**Work required**
The result should be the listing below, restated exactly, with its pictures left out.

####################

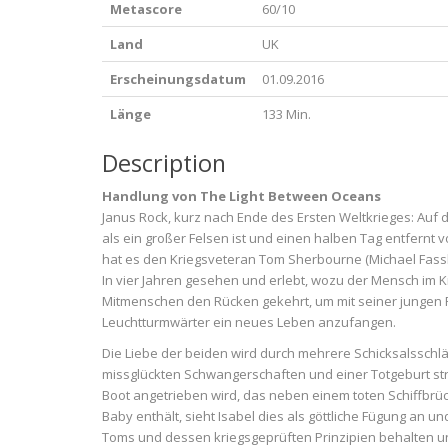
Metascore
60/10
Land
UK
Erscheinungsdatum
01.09.2016
Länge
133 Min.
Description
Handlung von The Light Between Oceans
Janus Rock, kurz nach Ende des Ersten Weltkrieges: Auf d
als ein großer Felsen ist und einen halben Tag entfernt v
hat es den Kriegsveteran Tom Sherbourne (Michael Fas
In vier Jahren gesehen und erlebt, wozu der Mensch im Kri
Mitmenschen den Rücken gekehrt, um mit seiner jungen Fra
Leuchtturmwärter ein neues Leben anzufangen.
Die Liebe der beiden wird durch mehrere Schicksalsschl
missglückten Schwangerschaften und einer Totgeburt stra
Boot angetrieben wird, das neben einem toten Schiffbrü
Baby enthält, sieht Isabel dies als göttliche Fügung an un
Toms und dessen kriegsgeprüften Prinzipien behalten un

####################

**Solution to the exercise**
Metascore
60/10
Land
UK
Erscheinungsdatum
01.09.2016
Länge
133 Min.
Description
Handlung von The Light Between Oceans
Janus Rock, kurz nach Ende des Ersten Weltkrieges: Auf d
als ein großer Felsen ist und einen halben Tag entfernt v
hat es den Kriegsveteran Tom Sherbourne (Michael Fas
In vier Jahren gesehen und erlebt, wozu der Mensch im Kri
Mitmenschen den Rücken gekehrt, um mit seiner jungen Fra
Leuchtturmwärter ein neues Leben anzufangen.
Die Liebe der beiden wird durch mehrere Schicksalsschl
missglückten Schwangerschaften und einer Totgeburt stra
Boot angetrieben wird, das neben einem toten Schiffbrü
Baby enthält, sieht Isabel dies als göttliche Fügung an un
Toms und dessen kriegsgeprüften Prinzipien behalten un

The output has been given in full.